Although you can't really make the crisp one too far in advance, you could shop for local pears at your neighborhood farm market this weekend. Those still open include Arlington Courthouse, Columbia Pike, Freshfarm at Dupont Circle and Takoma Park.

By kimodo |  November 17, 2005; 11:54 PM ET  | Category:  Desserts , Thanksgiving , Wine and Spirits
Previous: T-Minus 7: Turkey Tools, Pie Love, Get Your Chat Groove On | Next: T-Minus 3: Pumpkin Pie Made With What?


Please email us to report offensive comments.

Hey, Kim!

The link to your Dark 'n Stormy Pear Crisp doesn't seem to be working. Could you re-post it? That sounds like something I'd like to try!


Posted by: Phyl | November 19, 2005 03:46 AM

Hey Phyl,
Thanks for letting me know. The Dark n' Stormy Pear Crisp link is now working. Do try it -- it's a goodie.

Posted by: Kim O'Donnel | November 19, 2005 09:07 AM

Good morning,
Could you post the spiced nuts recipe? Thanks!

Posted by: AVR | November 19, 2005 11:22 AM

Hello Kim !
Was wondering if I just throw out the brine mix after pulling out the turkey and cooking it...Just seems a waste...Can it be used for anything ??

Posted by: Rich | November 20, 2005 10:20 AM

Hi Rich:
Think of the brine as your turkey's aromatherapy bath water and then maybe you won't feel so bad discarding it. Sorry to say, but you don't want to be messing with a solution that's been "infused" with raw poultry.

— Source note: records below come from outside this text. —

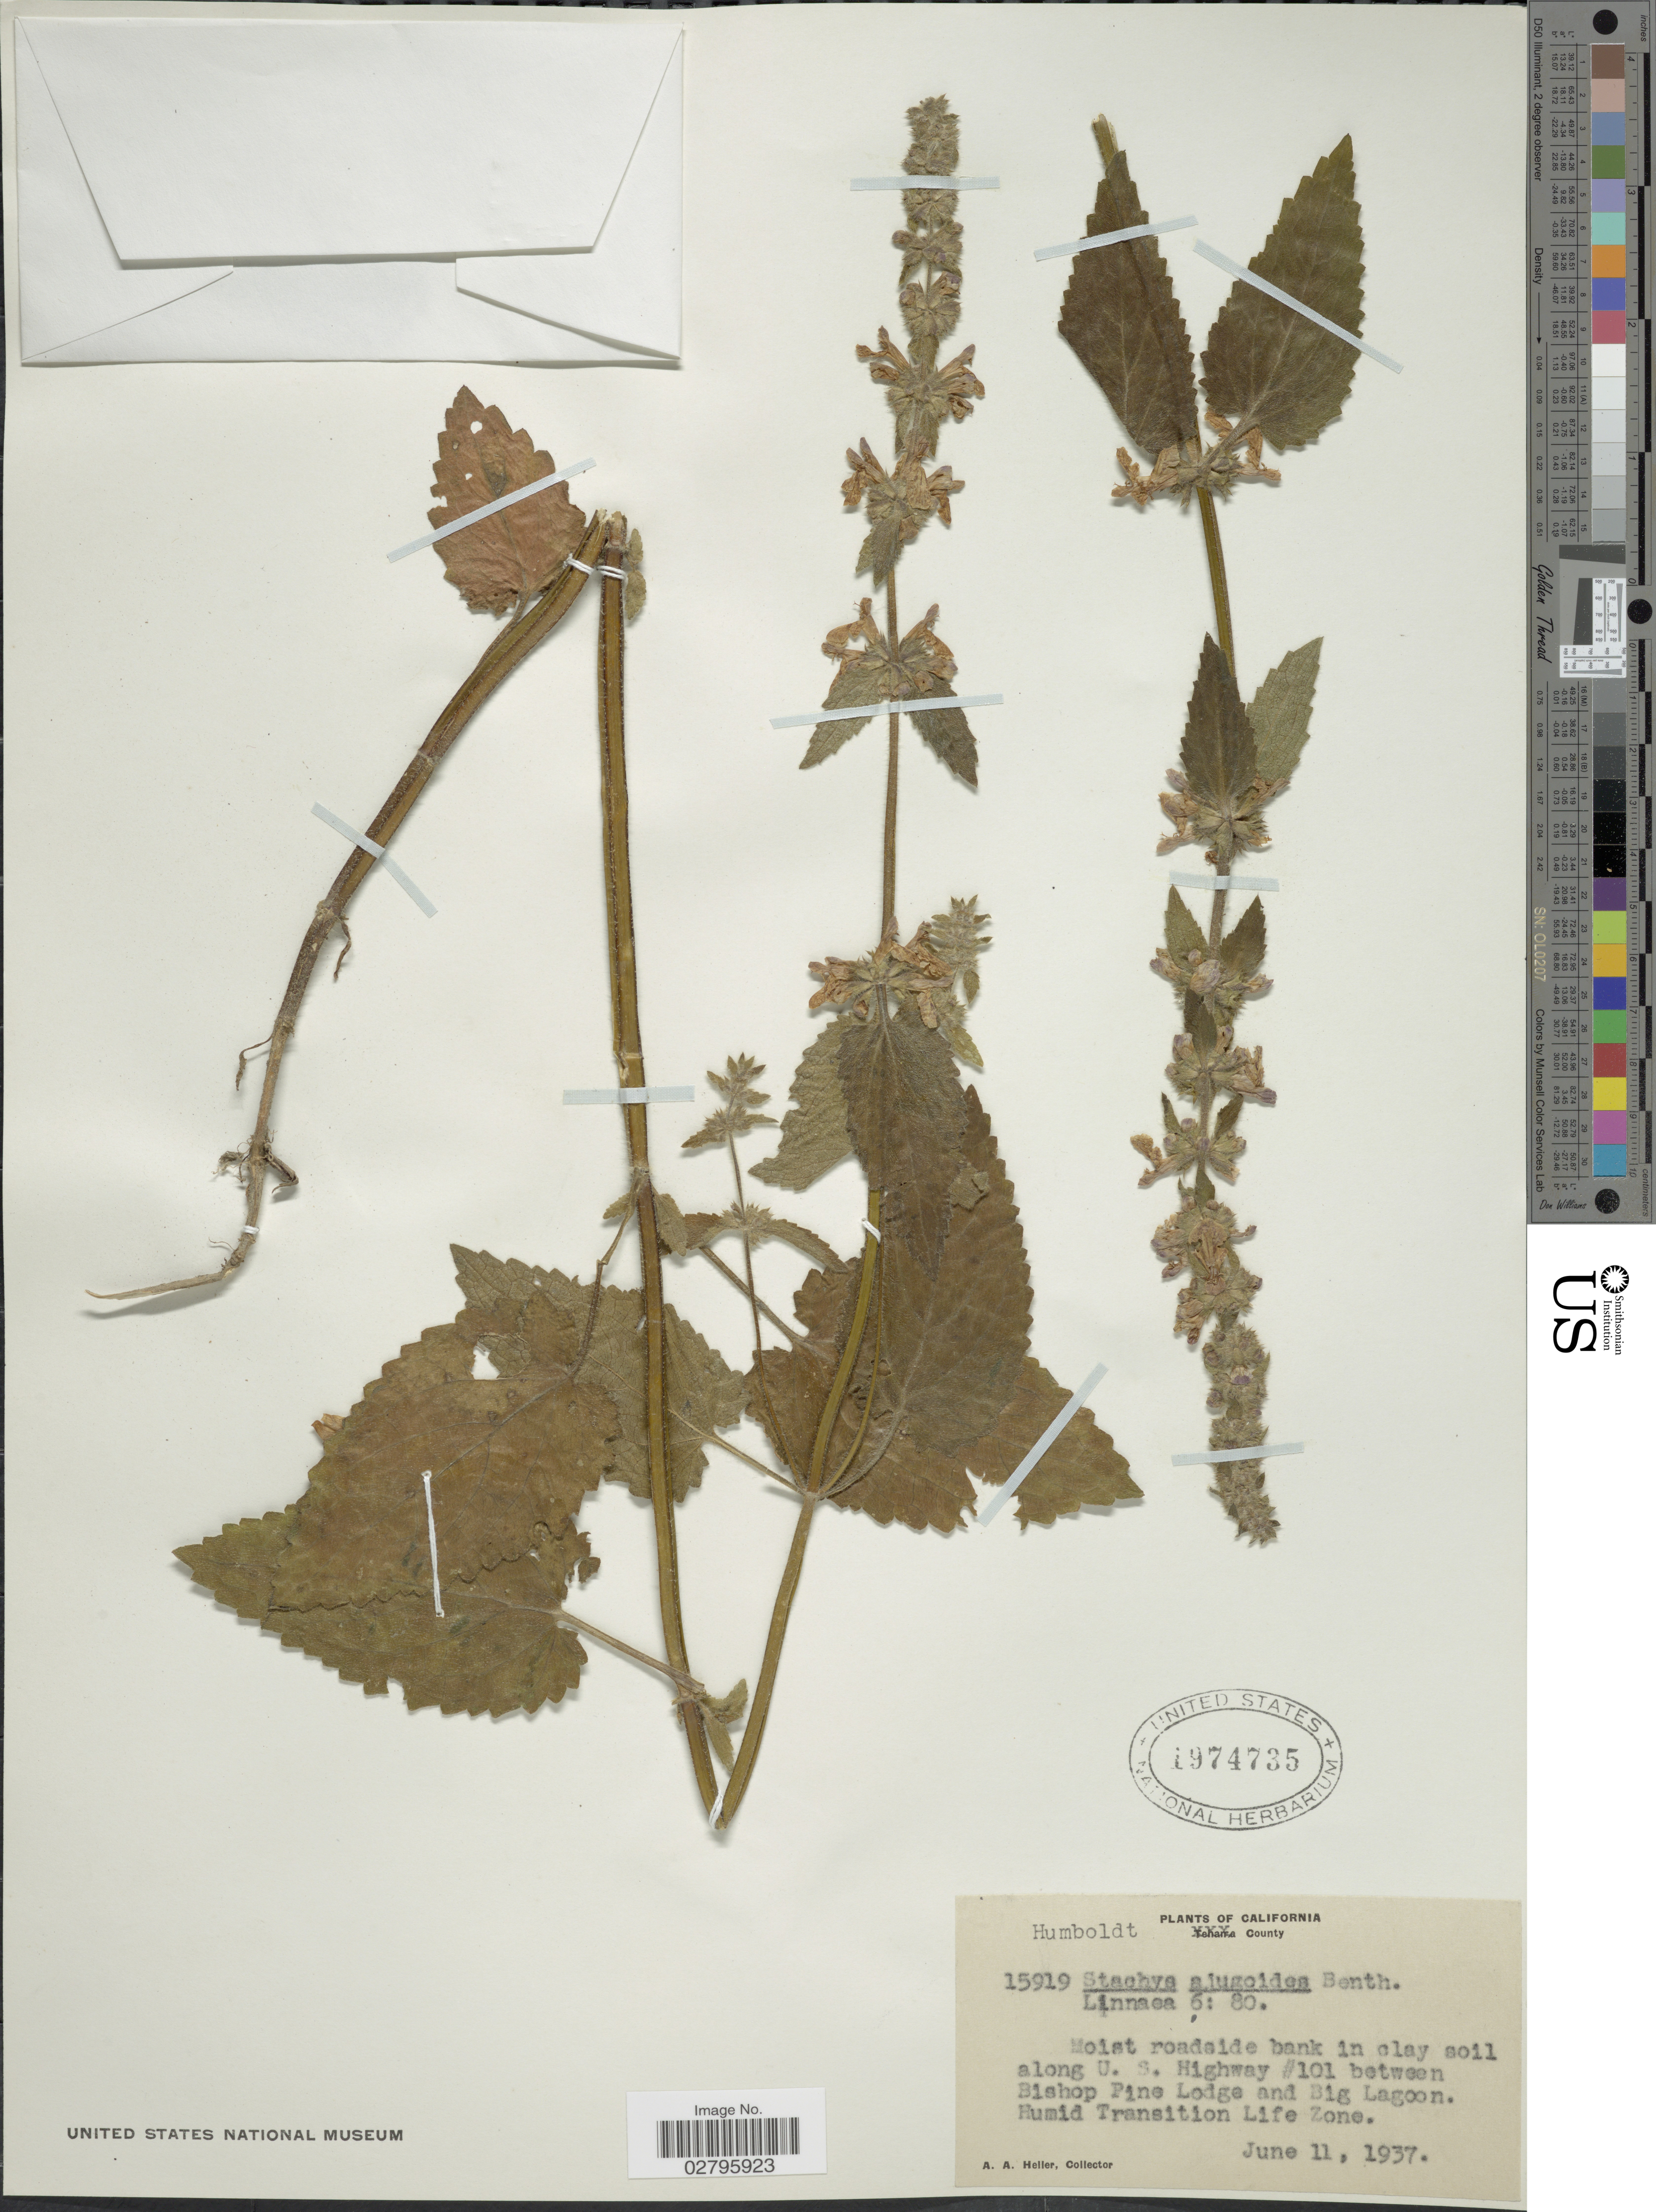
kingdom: Plantae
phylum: Tracheophyta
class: Magnoliopsida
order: Lamiales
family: Lamiaceae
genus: Stachys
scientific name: Stachys ajugoides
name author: Benth.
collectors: A. A. Heller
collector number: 15919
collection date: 1937-06-11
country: United States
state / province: California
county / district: Humboldt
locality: Humboldt County. Moist roadside bank in clay soil along U.S. Highway #101 between Bishop Pine Lodge and Big Lagoon. Humid Transition Life Zone.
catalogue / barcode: US 1974735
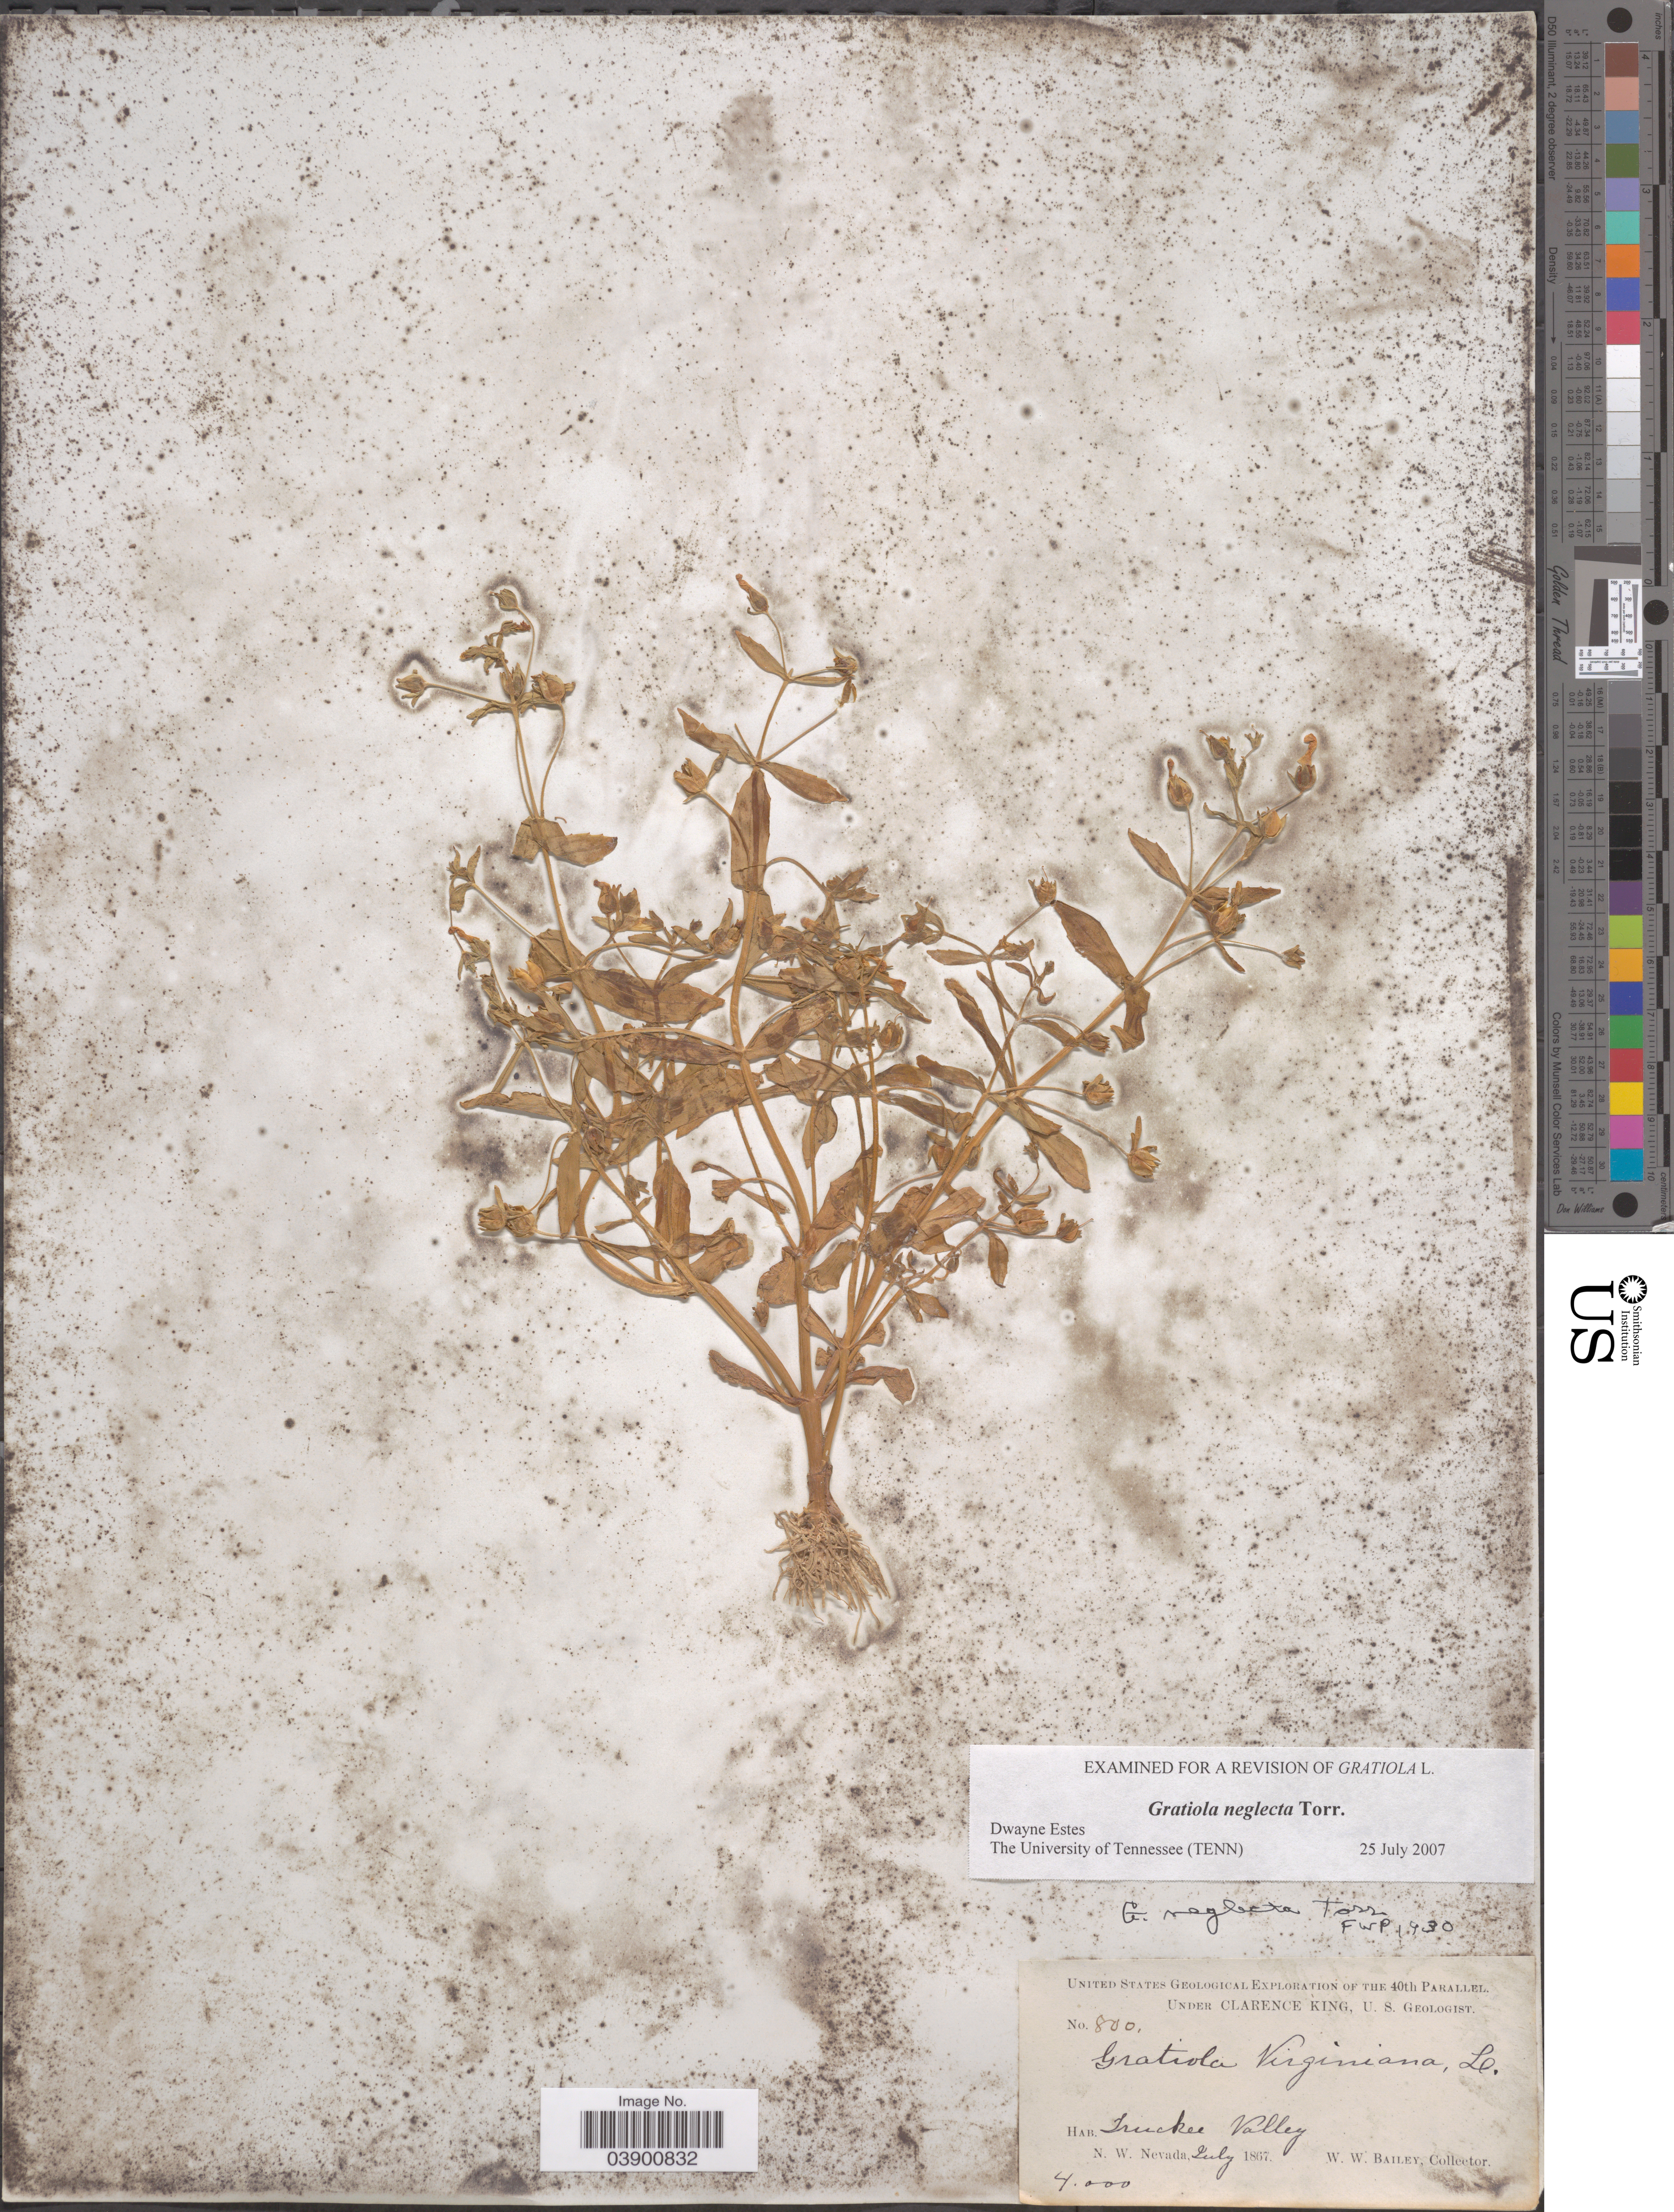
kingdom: Plantae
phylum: Tracheophyta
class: Magnoliopsida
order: Lamiales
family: Plantaginaceae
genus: Gratiola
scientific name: Gratiola neglecta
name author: Torr.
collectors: W. W. Bailey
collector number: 800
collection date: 1867-07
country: United States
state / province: Nevada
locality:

Posted by: Kim O'Donnel | November 20, 2005 12:15 PM

Hi Kim! My brother convinced my mother to do the 2 hour turkey method -- ever heard of this? You cook the turkey in a seriously hot oven for an hour or more? and then let it for the rest of the time. Supposedly this results in a moist bird. Your thoughts?

Posted by: Jo | November 21, 2005 11:32 AM

Hi Kim! My brother convinced my mother to do the 2 hour turkey method -- ever heard of this? You cook the turkey in a seriously hot oven for an hour or more? and then let it sit out for the rest of the time. Supposedly this results in a moist bird. Your thoughts?